Chi Distribution — Definition, Formula & Examples

The chi distribution is the probability distribution of the square root of a chi-squared random variable. It describes the distribution of the Euclidean distance from the origin of a point drawn from a standard multivariate normal distribution.

If $Q \sim \chi^2_k$ , then $X = \sqrt{Q}$ follows a chi distribution with $k$ degrees of freedom, denoted $X \sim \chi_k$ . Its support is $x \in [0, \infty)$ , and it belongs to the family of continuous probability distributions.

Key Formula

f(x; k) = \frac{2^{1 - k/2} \, x^{k-1} \, e^{-x^2/2}}{\Gamma(k/2)}

Where:

$x$ = Value of the chi-distributed random variable (x ≥ 0)
$k$ = Degrees of freedom (positive integer)
$\Gamma$ = Gamma function, a generalization of the factorial

How It Works

The chi distribution arises when you take the square root of a sum of squared independent standard normal variables. If

Z_1, Z_2, \ldots, Z_k

are independent standard normal random variables, then

X = \sqrt{Z_1^2 + Z_2^2 + \cdots + Z_k^2}

follows a chi distribution with

k

degrees of freedom. The mean and variance depend on

k

through the gamma function. For large

k

, the distribution approaches a normal shape centered near

\sqrt{k}

Worked Example

Problem: Let X follow a chi distribution with k = 2 degrees of freedom. Compute the PDF at x = 1.

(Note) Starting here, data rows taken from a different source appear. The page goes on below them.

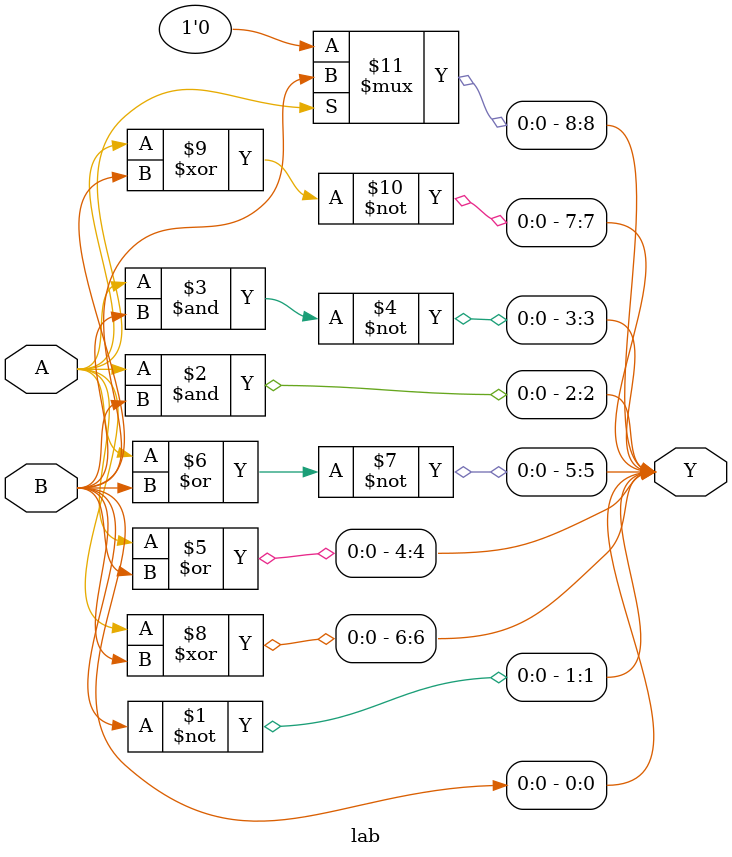
<source format=v>
`timescale 1ns / 1ps

module lab(
    input A,
    input B,
    output [8:0] Y
);

assign Y[0] = B;
assign Y[1] = ~B;
assign Y[2] = A & B;
assign Y[3] = ~(A & B);
assign Y[4] = A | B;
assign Y[5] = ~(A | B);
assign Y[6] = A ^ B;
assign Y[7] = ~(A ^ B);
assign Y[8] = A ? B : 1'b0;

endmodule

</source>
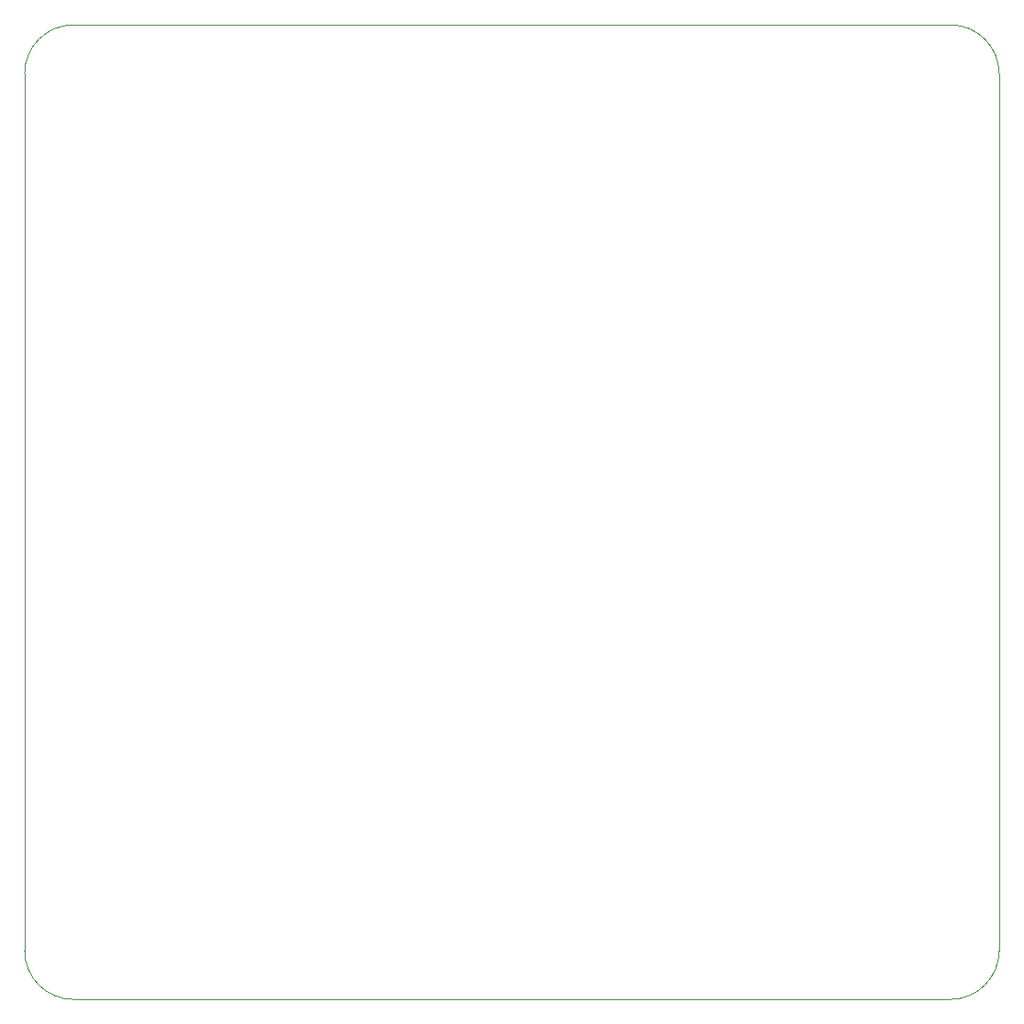
<source format=gm1>
%TF.GenerationSoftware,KiCad,Pcbnew,9.0.2*%
%TF.CreationDate,2025-12-08T13:50:51-08:00*%
%TF.ProjectId,BLV_PCB,424c565f-5043-4422-9e6b-696361645f70,rev?*%
%TF.SameCoordinates,Original*%
%TF.FileFunction,Profile,NP*%
%FSLAX46Y46*%
G04 Gerber Fmt 4.6, Leading zero omitted, Abs format (unit mm)*
G04 Created by KiCad (PCBNEW 9.0.2) date 2025-12-08 13:50:51*
%MOMM*%
%LPD*%
G01*
G04 APERTURE LIST*
%TA.AperFunction,Profile*%
%ADD10C,0.050000*%
%TD*%
G04 APERTURE END LIST*
D10*
X215499996Y-129999996D02*
X134500000Y-129999996D01*
X130000005Y-125499998D02*
X130000000Y-44500000D01*
X219999996Y-125499996D02*
G75*
G02*
X215499996Y-129999996I-4499996J-4D01*
G01*
X130000000Y-44500000D02*
G75*
G02*
X134500000Y-40000000I4500000J0D01*
G01*
X215500000Y-40000000D02*
G75*
G02*
X220000000Y-44500000I0J-4500000D01*
G01*
X134500000Y-129999996D02*
G75*
G02*
X130000004Y-125499996I0J4499996D01*
G01*
X134500000Y-40000000D02*
X215500000Y-40000000D01*
X220000000Y-44500000D02*
X219999996Y-125499996D01*
M02*

</source>
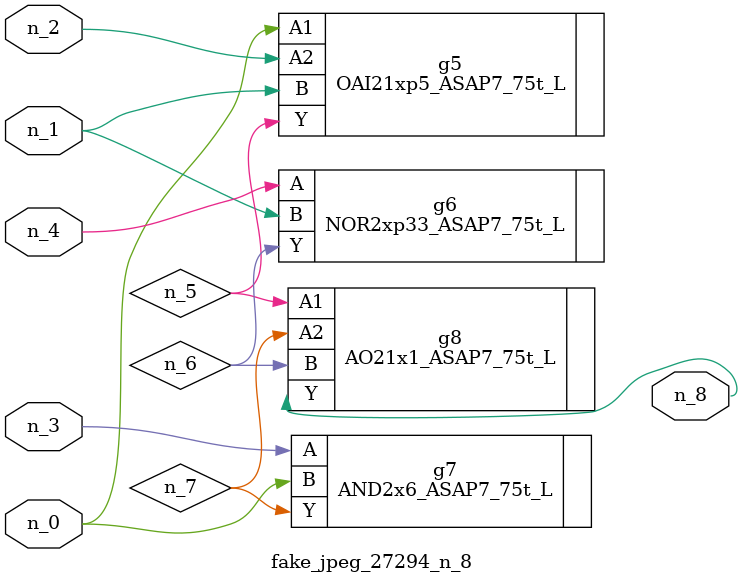
<source format=v>
module fake_jpeg_27294_n_8 (n_3, n_2, n_1, n_0, n_4, n_8);

input n_3;
input n_2;
input n_1;
input n_0;
input n_4;

output n_8;

wire n_6;
wire n_5;
wire n_7;

OAI21xp5_ASAP7_75t_L g5 ( 
.A1(n_0),
.A2(n_2),
.B(n_1),
.Y(n_5)
);

NOR2xp33_ASAP7_75t_L g6 ( 
.A(n_4),
.B(n_1),
.Y(n_6)
);

AND2x6_ASAP7_75t_L g7 ( 
.A(n_3),
.B(n_0),
.Y(n_7)
);

AO21x1_ASAP7_75t_L g8 ( 
.A1(n_5),
.A2(n_7),
.B(n_6),
.Y(n_8)
);


endmodule
</source>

Write the PDF: Substitute k = 2 into the chi PDF formula.

f(1; 2) = \frac{2^{1 - 1} \cdot 1^{2-1} \cdot e^{-1/2}}{\Gamma(1)}

Simplify constants: We have 2^0 = 1, 1^1 = 1, and Γ(1) = 0! = 1.

f(1; 2) = \frac{1 \cdot 1 \cdot e^{-0.5}}{1} = e^{-0.5}

Evaluate: Compute the numerical value.

f(1; 2) \approx 0.6065

Answer: The PDF of the chi distribution with 2 degrees of freedom evaluated at x = 1 is approximately 0.6065.

Why It Matters

The chi distribution appears in directional statistics and when analyzing the magnitude of multivariate normal vectors. It is used in radar signal processing, error analysis in GPS positioning, and any setting where you care about the distance of a random point from the origin rather than the squared distance.

Common Mistakes

Mistake: Confusing the chi distribution with the chi-squared distribution.

Correction: The chi distribution is the square root of a chi-squared variable. Their PDFs, means, and variances are different. If Q ~ χ²_k, then √Q ~ χ_k — they are related but distinct distributions.